• **TASK REQUIREMENTS**
Copy every line of text in the material below word for word, and leave the pictures out of your answer.

• **Extracted data entries**
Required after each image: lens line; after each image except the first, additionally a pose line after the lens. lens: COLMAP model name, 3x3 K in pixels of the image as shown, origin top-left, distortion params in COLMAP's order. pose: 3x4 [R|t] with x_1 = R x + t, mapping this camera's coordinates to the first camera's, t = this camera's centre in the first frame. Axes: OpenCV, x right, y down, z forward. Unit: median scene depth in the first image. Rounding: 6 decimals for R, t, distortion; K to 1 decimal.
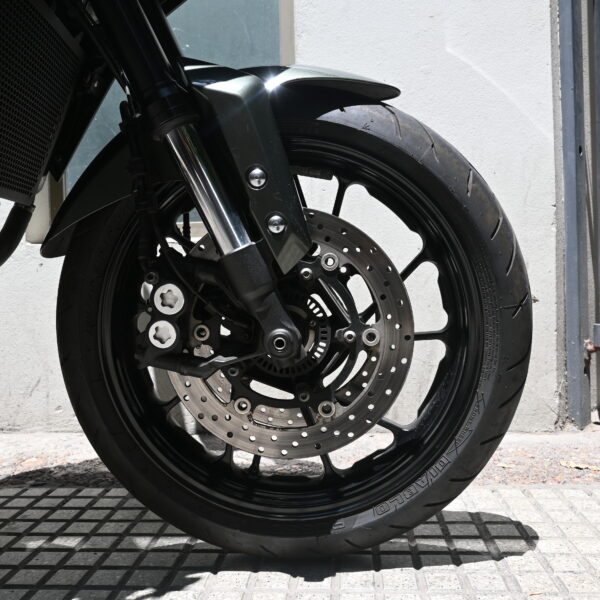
lens RADIAL K [[600.8, 0, 301.8], [0, 600.8, 296.8], [0, 0, 1]] dist [0.007865, -0.013510]
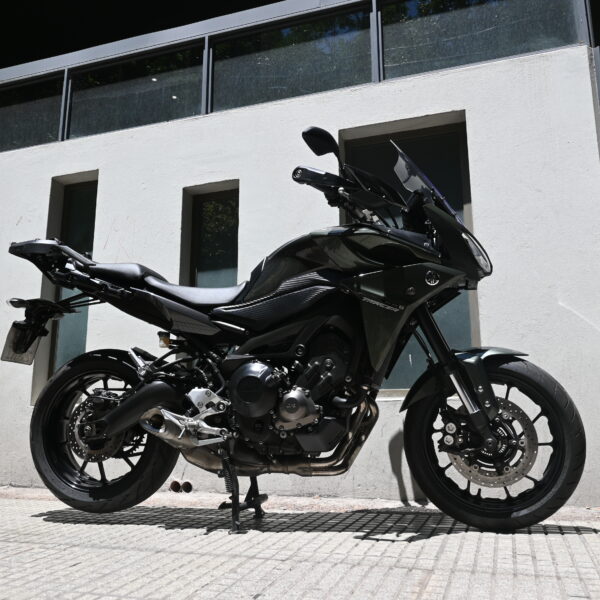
lens RADIAL K [[600.8, 0, 301.8], [0, 600.8, 296.8], [0, 0, 1]] dist [0.007865, -0.013510]
pose [[0.968053, -0.032105, -0.248680, -0.157265], [-0.022804, 0.976386, -0.214824, 0.024306], [0.249705, 0.213632, 0.944462, -2.003283]]
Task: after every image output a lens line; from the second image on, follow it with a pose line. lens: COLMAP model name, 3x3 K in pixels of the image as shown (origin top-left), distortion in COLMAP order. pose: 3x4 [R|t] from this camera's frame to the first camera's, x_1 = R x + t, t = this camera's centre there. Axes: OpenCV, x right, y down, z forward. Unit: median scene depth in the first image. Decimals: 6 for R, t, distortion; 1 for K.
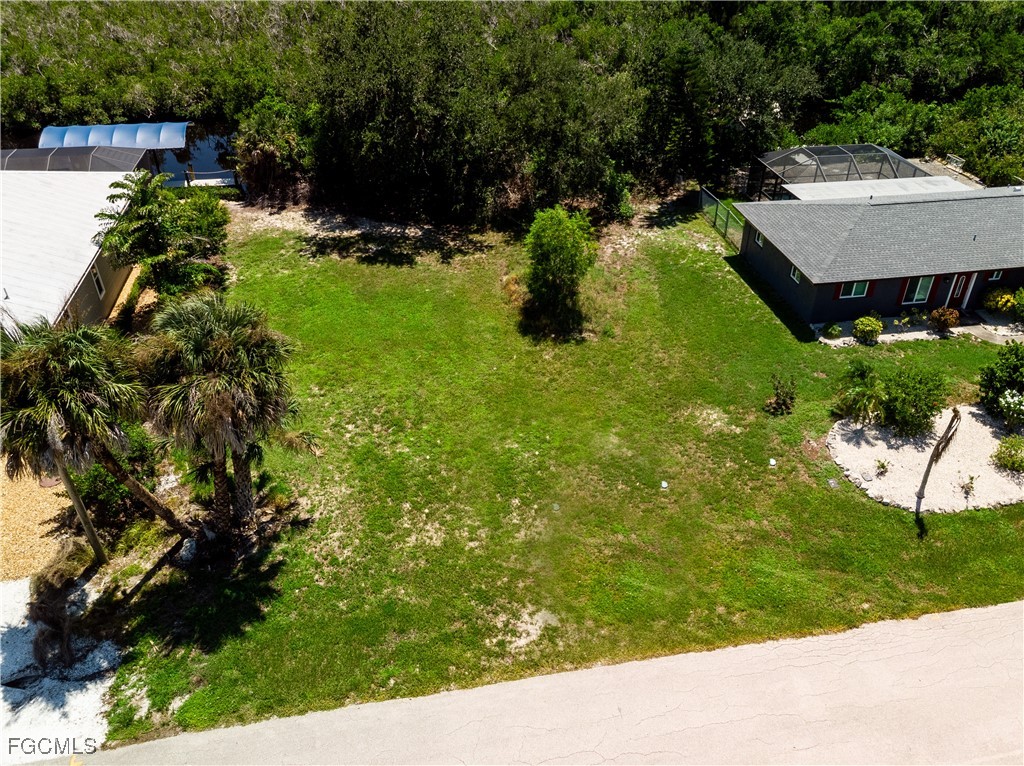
lens RADIAL K [[813.9, 0, 545.2], [0, 813.9, 382.0], [0, 0, 1]] dist [0.002026, 0.005648]
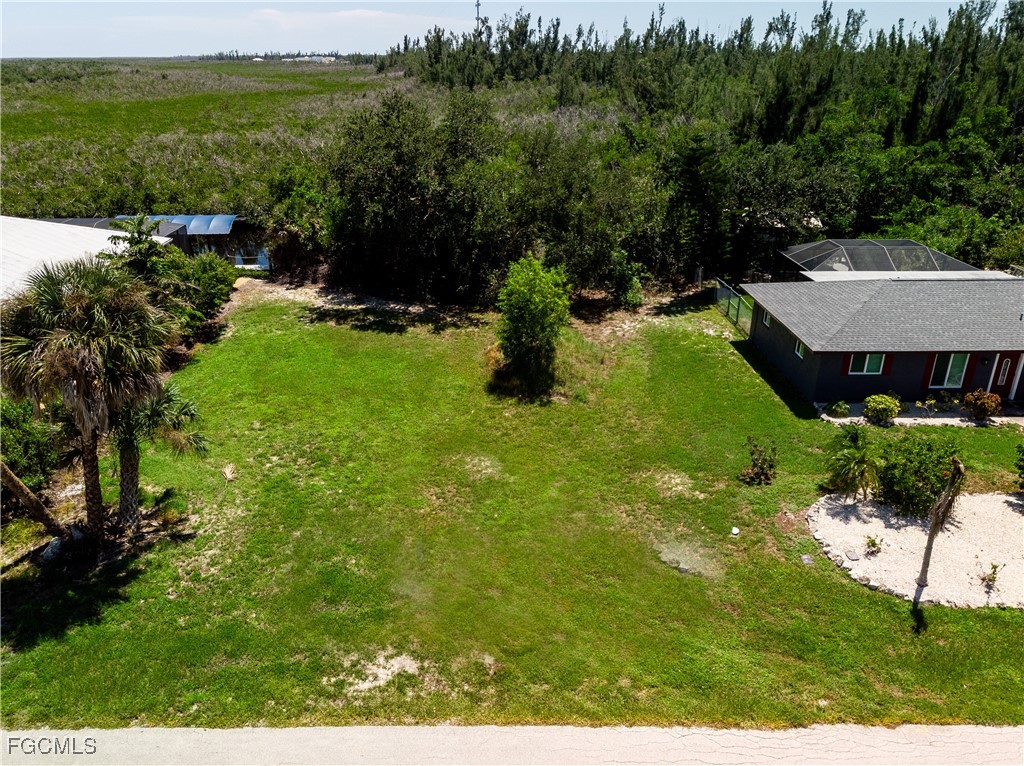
lens RADIAL K [[782.3, 0, 487.8], [0, 782.3, 383.0], [0, 0, 1]] dist [0.006179, 0.008981]
pose [[0.981664, 0.054854, -0.182559, 0.167825], [-0.089268, 0.978486, -0.186003, 0.120905], [0.168428, 0.198889, 0.965440, 0.155768]]
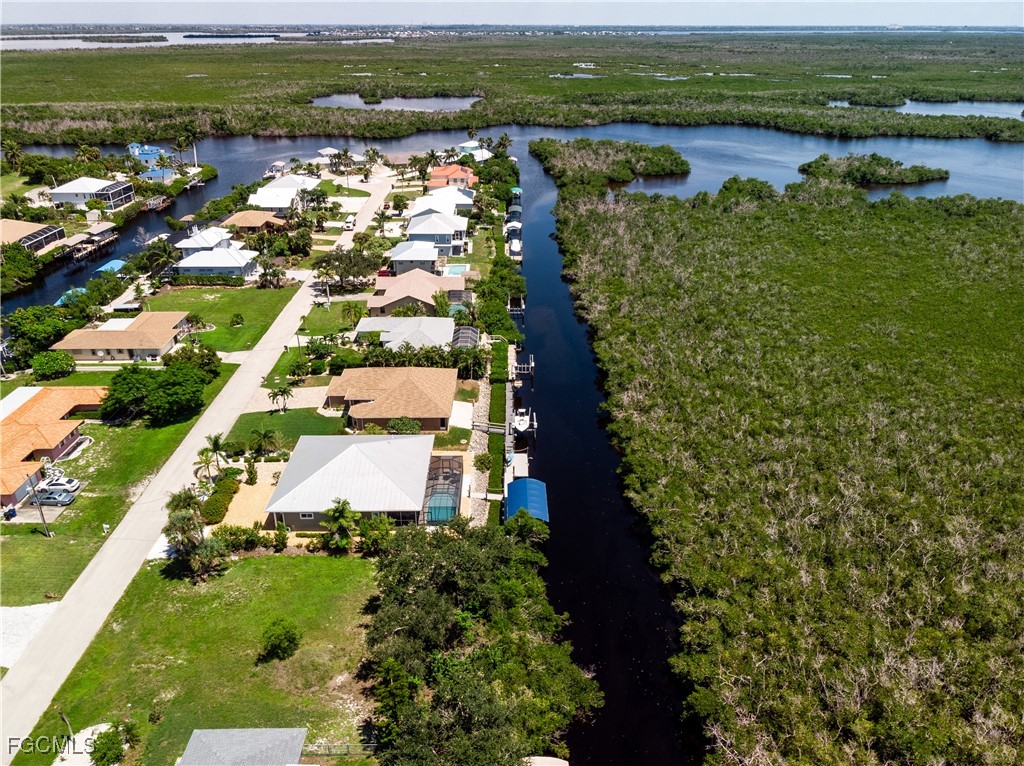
lens RADIAL K [[776.8, 0, 516.7], [0, 776.8, 380.9], [0, 0, 1]] dist [0.000881, 0.001377]
pose [[-0.184684, 0.391390, -0.901502, 1.788698], [-0.553376, 0.716642, 0.424498, -2.239169], [0.812199, 0.577268, 0.084234, 1.177672]]
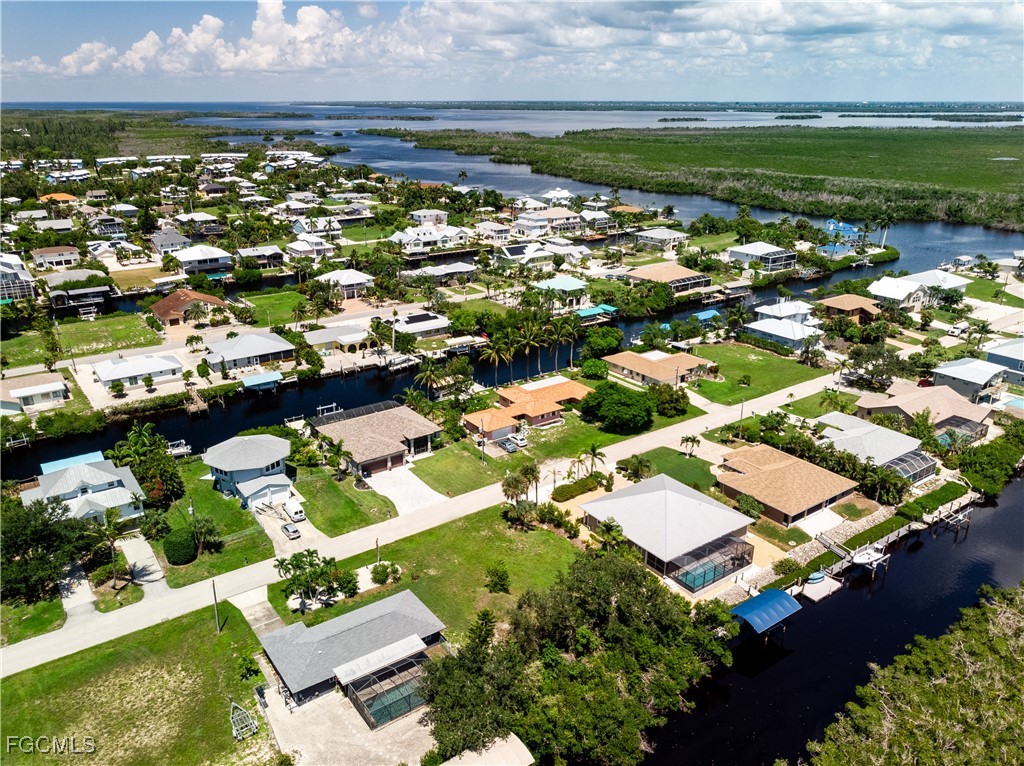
lens RADIAL K [[771.4, 0, 495.2], [0, 771.4, 382.4], [0, 0, 1]] dist [-0.002807, -0.007433]
pose [[-0.917430, 0.117952, -0.380013, 1.197593], [-0.236499, 0.606399, 0.759176, -3.260577], [0.319986, 0.786364, -0.528432, 2.365685]]
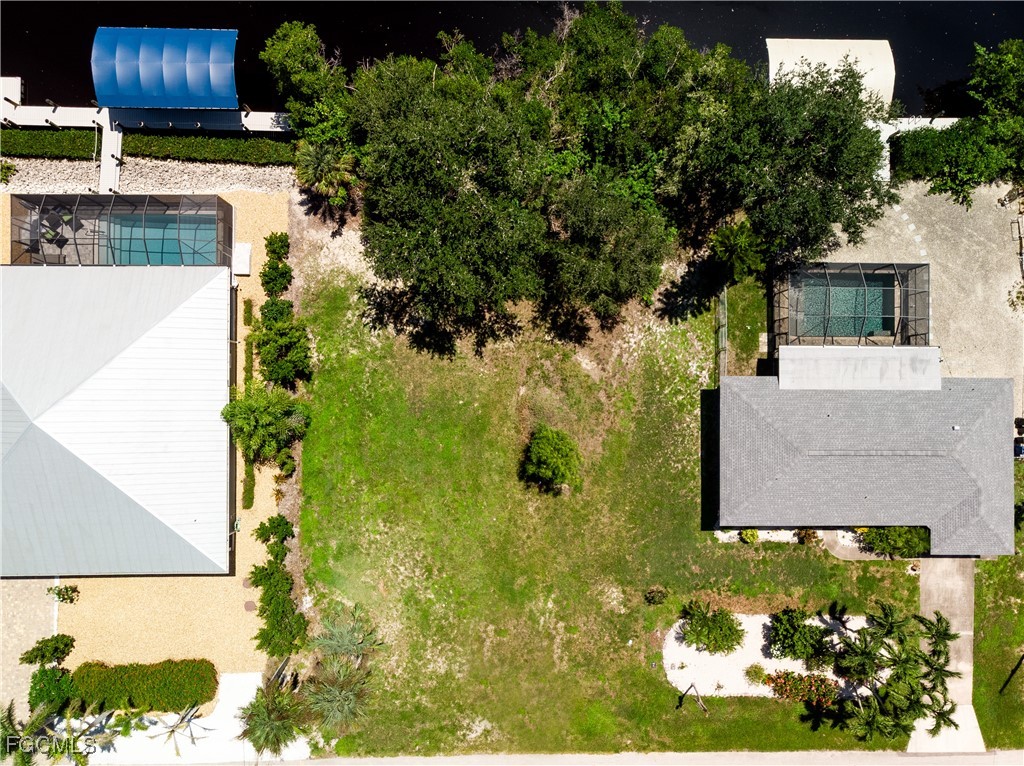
lens RADIAL K [[771.4, 0, 495.2], [0, 771.4, 382.4], [0, 0, 1]] dist [-0.002807, -0.007433]
pose [[0.979627, 0.200511, 0.011204, -0.148702], [-0.122270, 0.551253, 0.825330, -1.586331], [0.159311, -0.809886, 0.564539, 0.446800]]
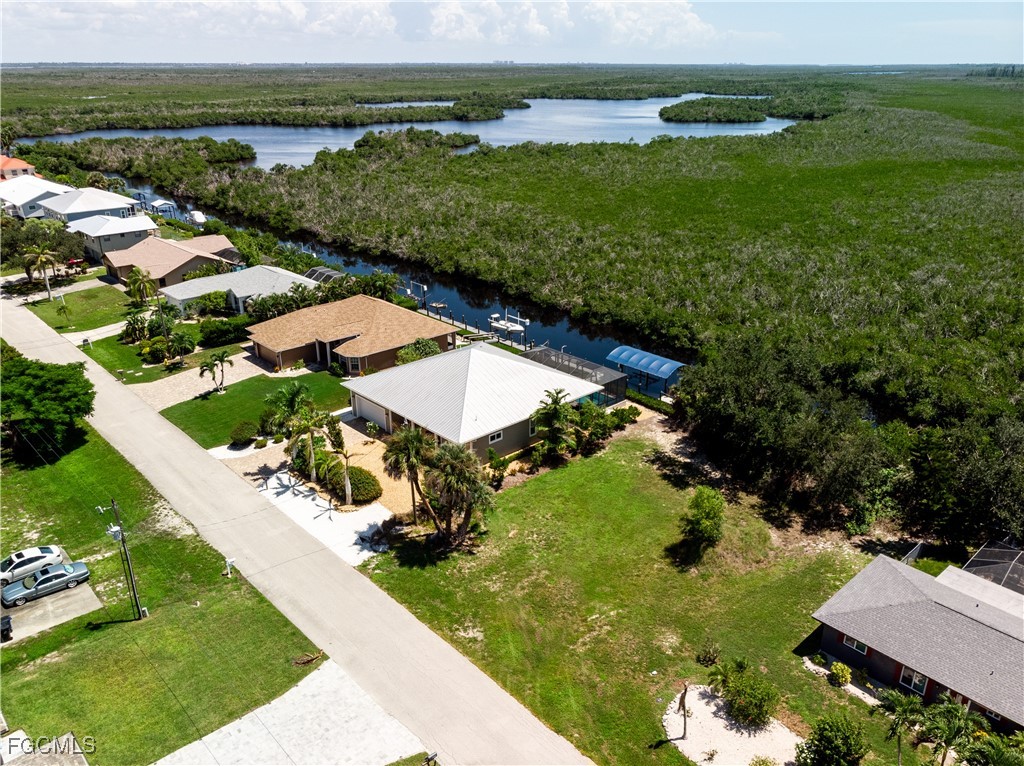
lens RADIAL K [[776.8, 0, 516.7], [0, 776.8, 380.9], [0, 0, 1]] dist [0.000881, 0.001377]
pose [[0.522147, 0.305154, -0.796394, 1.177400], [-0.468318, 0.883005, 0.031293, -0.330342], [0.712770, 0.356627, 0.603967, -0.329527]]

• **TASK RESPONSE**
Required after each image: lens line; after each image except the first, additionally a pose line after the lens. lens: COLMAP model name, 3x3 K in pixels of the image as shown, origin top-left, distortion params in COLMAP's order. pose: 3x4 [R|t] with x_1 = R x + t, mapping this camera's coordinates to the first camera's, t = this camera's centre in the first frame. Axes: OpenCV, x right, y down, z forward. Unit: median scene depth in the first image. Rounding: 6 decimals for R, t, distortion; K to 1 decimal.
lens RADIAL K [[600.8, 0, 301.8], [0, 600.8, 296.8], [0, 0, 1]] dist [0.007865, -0.013510]
lens RADIAL K [[600.8, 0, 301.8], [0, 600.8, 296.8], [0, 0, 1]] dist [0.007865, -0.013510]
pose [[0.968053, -0.032105, -0.248680, -0.157265], [-0.022804, 0.976386, -0.214824, 0.024306], [0.249705, 0.213632, 0.944462, -2.003283]]
Task: after every image output a lens line; from the second image on, follow it with a pose line. lens: COLMAP model name, 3x3 K in pixels of the image as shown (origin top-left), distortion in COLMAP order. pose: 3x4 [R|t] from this camera's frame to the first camera's, x_1 = R x + t, t = this camera's centre there. Axes: OpenCV, x right, y down, z forward. Unit: median scene depth in the first image. Decimals: 6 for R, t, distortion; 1 for K.
lens RADIAL K [[813.9, 0, 545.2], [0, 813.9, 382.0], [0, 0, 1]] dist [0.002026, 0.005648]
lens RADIAL K [[782.3, 0, 487.8], [0, 782.3, 383.0], [0, 0, 1]] dist [0.006179, 0.008981]
pose [[0.981664, 0.054854, -0.182559, 0.167825], [-0.089268, 0.978486, -0.186003, 0.120905], [0.168428, 0.198889, 0.965440, 0.155768]]
lens RADIAL K [[776.8, 0, 516.7], [0, 776.8, 380.9], [0, 0, 1]] dist [0.000881, 0.001377]
pose [[-0.184684, 0.391390, -0.901502, 1.788698], [-0.553376, 0.716642, 0.424498, -2.239169], [0.812199, 0.577268, 0.084234, 1.177672]]
lens RADIAL K [[771.4, 0, 495.2], [0, 771.4, 382.4], [0, 0, 1]] dist [-0.002807, -0.007433]
pose [[-0.917430, 0.117952, -0.380013, 1.197593], [-0.236499, 0.606399, 0.759176, -3.260577], [0.319986, 0.786364, -0.528432, 2.365685]]
lens RADIAL K [[771.4, 0, 495.2], [0, 771.4, 382.4], [0, 0, 1]] dist [-0.002807, -0.007433]
pose [[0.979627, 0.200511, 0.011204, -0.148702], [-0.122270, 0.551253, 0.825330, -1.586331], [0.159311, -0.809886, 0.564539, 0.446800]]
lens RADIAL K [[776.8, 0, 516.7], [0, 776.8, 380.9], [0, 0, 1]] dist [0.000881, 0.001377]
pose [[0.522147, 0.305154, -0.796394, 1.177400], [-0.468318, 0.883005, 0.031293, -0.330342], [0.712770, 0.356627, 0.603967, -0.329527]]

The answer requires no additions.